= Complete the following =
1/ Copy the MobX discussion below from "EDIT: I realise" to "autorun still fires.", replacing "autorun" with "reaction" wherever it occurs.
2/ Translate this sentence from the MobX discussion below into French: "Changing the property to point to a new Date is noticed by the autorun, as you would expect."

Page excerpt Start Marker

I assume that because the two dates aren't equivalent references that @computed is letting the value escape, so what is my best option here?

I did read https://mobx.js.org/refguide/modifiers.html but I couldn't see how it relates to this use case.

Thanks!

EDIT: I realise I could use one of the bazillion debounce or throttling libs but this is just as much about learning mobx as it is getting stuff done ;-).

All 5 comments

@computed.struct should do the trick
For custom comparator there is PR #951

Hi, thanks for the suggestion, but unfortunately that didn't work, the autorun still fires.

Until my PR is merged, you might have more luck with the workaround I posted here?

(You won't be able to use this as a decorator without some extra work)

So I am learning a whole bunch of stuff doing this. My original code was flawed because setting .seconds on a Date doesn't cause autorun to fire because the autorun isn't noticing it. Changing the property to point to a new Date is noticed by the autorun, as you would expect.

Page excerpt End Marker
Data under study Start Marker

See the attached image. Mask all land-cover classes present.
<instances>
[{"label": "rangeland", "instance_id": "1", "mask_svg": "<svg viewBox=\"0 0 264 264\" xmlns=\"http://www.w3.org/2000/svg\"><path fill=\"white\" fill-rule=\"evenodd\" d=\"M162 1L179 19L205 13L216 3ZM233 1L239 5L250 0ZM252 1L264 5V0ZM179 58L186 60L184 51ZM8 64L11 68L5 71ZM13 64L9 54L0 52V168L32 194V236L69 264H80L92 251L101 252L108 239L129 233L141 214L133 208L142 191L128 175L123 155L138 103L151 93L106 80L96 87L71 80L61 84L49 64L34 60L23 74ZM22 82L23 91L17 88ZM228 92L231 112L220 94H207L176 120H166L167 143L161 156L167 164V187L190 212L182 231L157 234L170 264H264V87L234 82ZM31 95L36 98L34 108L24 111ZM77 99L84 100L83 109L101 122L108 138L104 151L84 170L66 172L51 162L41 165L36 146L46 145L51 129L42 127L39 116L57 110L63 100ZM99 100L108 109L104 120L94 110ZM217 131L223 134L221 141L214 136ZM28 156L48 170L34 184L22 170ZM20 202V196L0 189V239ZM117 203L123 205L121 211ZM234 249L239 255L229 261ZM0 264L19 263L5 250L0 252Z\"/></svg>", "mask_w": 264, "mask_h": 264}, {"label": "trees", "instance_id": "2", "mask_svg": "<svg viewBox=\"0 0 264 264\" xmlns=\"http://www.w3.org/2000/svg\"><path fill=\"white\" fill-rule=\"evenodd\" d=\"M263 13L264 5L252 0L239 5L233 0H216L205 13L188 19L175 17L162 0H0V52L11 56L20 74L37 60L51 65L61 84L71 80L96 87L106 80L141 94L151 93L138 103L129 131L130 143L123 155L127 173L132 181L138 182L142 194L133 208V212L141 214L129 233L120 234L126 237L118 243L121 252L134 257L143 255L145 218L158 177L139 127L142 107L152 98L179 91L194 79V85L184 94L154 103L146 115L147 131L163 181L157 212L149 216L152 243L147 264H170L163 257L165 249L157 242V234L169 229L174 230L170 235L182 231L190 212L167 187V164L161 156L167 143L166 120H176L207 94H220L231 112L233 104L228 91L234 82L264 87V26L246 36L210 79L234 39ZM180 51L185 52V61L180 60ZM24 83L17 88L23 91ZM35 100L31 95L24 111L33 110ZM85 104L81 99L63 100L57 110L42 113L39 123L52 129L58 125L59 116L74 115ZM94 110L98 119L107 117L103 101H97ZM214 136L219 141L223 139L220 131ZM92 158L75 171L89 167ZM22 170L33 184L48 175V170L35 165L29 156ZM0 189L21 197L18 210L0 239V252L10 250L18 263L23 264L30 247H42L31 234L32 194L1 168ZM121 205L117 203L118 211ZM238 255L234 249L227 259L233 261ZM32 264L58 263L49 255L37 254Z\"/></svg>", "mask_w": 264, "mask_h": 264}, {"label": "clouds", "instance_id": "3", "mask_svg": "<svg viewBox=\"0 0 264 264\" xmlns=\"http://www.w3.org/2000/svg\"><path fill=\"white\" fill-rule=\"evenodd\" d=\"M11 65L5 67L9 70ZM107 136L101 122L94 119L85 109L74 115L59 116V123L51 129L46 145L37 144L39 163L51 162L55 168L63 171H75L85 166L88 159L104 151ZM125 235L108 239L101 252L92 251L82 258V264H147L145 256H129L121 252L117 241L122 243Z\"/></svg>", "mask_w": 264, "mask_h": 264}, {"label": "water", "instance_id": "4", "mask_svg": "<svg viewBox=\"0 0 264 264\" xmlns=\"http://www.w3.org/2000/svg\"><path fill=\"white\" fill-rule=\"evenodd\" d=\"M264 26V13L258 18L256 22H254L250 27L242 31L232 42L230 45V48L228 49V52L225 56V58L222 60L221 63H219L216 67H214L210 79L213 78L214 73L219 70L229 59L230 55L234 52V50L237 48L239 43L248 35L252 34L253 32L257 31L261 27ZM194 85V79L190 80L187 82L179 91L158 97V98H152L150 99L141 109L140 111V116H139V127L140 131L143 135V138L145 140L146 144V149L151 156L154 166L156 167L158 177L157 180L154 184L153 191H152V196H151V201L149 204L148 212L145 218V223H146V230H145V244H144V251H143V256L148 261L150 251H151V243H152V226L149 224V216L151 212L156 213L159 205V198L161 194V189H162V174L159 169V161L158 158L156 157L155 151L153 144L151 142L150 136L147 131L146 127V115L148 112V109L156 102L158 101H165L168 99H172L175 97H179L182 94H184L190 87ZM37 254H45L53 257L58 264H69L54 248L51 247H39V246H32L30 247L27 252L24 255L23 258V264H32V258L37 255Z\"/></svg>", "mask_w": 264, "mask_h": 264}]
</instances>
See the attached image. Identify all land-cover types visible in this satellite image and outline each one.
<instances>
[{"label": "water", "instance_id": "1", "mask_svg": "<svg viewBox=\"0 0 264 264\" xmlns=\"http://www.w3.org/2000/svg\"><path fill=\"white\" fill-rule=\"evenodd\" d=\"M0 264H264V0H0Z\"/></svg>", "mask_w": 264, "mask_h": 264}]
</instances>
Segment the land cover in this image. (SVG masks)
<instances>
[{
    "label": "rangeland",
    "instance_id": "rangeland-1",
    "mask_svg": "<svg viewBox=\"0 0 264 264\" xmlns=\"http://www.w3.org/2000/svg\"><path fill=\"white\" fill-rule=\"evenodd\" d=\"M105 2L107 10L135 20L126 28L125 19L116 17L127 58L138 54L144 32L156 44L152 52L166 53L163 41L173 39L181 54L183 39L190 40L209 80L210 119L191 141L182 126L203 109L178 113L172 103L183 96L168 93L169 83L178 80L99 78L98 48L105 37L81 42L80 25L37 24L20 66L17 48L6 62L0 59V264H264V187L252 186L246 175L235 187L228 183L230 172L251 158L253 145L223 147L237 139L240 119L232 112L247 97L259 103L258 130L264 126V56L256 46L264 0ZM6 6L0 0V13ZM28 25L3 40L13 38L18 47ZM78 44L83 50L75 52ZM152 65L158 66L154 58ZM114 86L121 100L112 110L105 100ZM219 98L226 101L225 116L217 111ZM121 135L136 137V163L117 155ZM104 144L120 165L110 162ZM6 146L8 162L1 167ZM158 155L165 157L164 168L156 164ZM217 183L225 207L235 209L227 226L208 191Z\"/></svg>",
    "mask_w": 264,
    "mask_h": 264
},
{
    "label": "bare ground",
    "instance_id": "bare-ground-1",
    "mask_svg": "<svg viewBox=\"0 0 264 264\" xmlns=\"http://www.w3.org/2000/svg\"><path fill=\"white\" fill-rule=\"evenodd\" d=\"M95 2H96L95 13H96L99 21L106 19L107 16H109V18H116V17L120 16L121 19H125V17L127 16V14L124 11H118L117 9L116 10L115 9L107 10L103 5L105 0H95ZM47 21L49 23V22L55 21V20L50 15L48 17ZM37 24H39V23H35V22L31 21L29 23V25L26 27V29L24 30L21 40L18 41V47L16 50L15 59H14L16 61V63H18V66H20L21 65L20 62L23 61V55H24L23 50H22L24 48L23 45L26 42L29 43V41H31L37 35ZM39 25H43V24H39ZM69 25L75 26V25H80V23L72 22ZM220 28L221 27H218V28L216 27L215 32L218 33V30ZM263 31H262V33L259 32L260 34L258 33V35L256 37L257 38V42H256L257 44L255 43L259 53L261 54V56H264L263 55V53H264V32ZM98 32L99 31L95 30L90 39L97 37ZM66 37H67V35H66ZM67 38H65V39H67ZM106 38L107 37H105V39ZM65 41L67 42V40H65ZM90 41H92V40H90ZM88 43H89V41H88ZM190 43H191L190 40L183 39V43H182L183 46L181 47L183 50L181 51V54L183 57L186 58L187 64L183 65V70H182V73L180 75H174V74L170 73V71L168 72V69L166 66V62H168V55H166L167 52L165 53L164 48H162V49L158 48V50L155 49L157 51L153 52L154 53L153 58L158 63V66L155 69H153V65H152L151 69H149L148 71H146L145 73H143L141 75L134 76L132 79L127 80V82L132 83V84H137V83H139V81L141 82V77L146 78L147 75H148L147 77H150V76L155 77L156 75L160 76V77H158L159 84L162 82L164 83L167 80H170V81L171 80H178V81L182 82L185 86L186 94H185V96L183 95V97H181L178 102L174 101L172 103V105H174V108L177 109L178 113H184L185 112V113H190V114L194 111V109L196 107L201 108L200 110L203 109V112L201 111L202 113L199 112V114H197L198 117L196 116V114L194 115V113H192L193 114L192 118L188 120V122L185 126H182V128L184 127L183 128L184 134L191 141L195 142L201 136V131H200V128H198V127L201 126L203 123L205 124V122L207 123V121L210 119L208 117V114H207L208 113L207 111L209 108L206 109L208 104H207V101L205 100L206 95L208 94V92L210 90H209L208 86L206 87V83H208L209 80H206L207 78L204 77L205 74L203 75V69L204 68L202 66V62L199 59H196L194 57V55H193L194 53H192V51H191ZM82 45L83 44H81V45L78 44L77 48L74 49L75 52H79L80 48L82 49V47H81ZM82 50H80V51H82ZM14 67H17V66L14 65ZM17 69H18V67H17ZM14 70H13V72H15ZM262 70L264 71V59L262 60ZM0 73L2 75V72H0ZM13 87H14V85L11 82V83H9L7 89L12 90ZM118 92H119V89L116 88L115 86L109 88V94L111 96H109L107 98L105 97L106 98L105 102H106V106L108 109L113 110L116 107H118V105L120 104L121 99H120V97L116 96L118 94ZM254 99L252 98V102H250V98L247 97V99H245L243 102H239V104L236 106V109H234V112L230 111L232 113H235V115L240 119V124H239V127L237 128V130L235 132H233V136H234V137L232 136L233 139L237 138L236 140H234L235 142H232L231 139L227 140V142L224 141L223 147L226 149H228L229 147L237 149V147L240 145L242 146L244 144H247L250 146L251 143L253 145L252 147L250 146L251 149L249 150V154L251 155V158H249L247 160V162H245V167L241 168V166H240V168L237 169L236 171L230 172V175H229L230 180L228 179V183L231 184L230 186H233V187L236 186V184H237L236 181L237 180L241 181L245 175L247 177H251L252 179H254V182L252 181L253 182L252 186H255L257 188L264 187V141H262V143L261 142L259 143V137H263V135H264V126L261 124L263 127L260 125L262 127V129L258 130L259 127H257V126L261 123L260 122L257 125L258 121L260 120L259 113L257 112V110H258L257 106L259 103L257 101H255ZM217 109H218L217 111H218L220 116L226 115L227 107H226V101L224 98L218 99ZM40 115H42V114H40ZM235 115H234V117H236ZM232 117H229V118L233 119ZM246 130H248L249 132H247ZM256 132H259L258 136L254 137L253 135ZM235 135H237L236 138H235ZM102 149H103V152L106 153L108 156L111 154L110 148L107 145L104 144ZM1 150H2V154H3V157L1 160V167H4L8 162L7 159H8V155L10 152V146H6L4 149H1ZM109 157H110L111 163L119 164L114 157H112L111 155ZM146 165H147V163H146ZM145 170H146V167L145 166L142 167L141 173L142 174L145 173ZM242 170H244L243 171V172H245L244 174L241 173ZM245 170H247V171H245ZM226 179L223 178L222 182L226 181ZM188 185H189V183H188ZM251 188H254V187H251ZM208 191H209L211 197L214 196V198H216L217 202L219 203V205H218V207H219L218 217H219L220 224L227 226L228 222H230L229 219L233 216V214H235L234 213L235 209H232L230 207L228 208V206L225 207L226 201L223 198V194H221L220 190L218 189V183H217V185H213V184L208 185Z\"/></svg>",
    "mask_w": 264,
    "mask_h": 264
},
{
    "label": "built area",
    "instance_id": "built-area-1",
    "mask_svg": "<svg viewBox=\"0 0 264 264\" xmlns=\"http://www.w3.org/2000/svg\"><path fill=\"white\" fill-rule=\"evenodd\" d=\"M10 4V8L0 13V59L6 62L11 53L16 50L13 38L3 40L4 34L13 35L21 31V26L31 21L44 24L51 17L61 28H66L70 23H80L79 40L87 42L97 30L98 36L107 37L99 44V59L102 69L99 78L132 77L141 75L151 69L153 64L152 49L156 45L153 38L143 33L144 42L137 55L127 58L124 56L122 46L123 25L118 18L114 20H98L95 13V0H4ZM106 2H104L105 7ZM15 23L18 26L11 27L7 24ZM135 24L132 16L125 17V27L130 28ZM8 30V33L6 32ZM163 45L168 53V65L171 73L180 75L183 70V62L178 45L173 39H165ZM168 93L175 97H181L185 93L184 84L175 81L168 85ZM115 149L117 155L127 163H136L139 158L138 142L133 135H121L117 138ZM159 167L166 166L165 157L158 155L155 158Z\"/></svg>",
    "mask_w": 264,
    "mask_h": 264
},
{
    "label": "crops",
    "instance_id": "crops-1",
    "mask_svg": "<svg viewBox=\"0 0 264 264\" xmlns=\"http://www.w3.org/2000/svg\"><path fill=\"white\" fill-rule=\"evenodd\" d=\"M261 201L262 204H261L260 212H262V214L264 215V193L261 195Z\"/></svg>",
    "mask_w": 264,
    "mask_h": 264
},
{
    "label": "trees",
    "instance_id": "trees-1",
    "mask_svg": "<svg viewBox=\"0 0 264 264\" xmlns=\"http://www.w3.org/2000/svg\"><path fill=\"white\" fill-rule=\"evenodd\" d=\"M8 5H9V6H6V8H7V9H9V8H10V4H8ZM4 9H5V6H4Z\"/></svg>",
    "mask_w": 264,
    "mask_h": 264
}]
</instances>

Data under study End Marker

= Response list =
1/
EDIT: I realise I could use one of the bazillion debounce or throttling libs but this is just as much about learning mobx as it is getting stuff done ;-).

All 5 comments

@computed.struct should do the trick
For custom comparator there is PR #951

Hi, thanks for the suggestion, but unfortunately that didn't work, the reaction still fires.

2/ Le fait de modifier la propriété pour qu'elle pointe vers une nouvelle Date est détecté par l'autorun, comme on pouvait s'y attendre.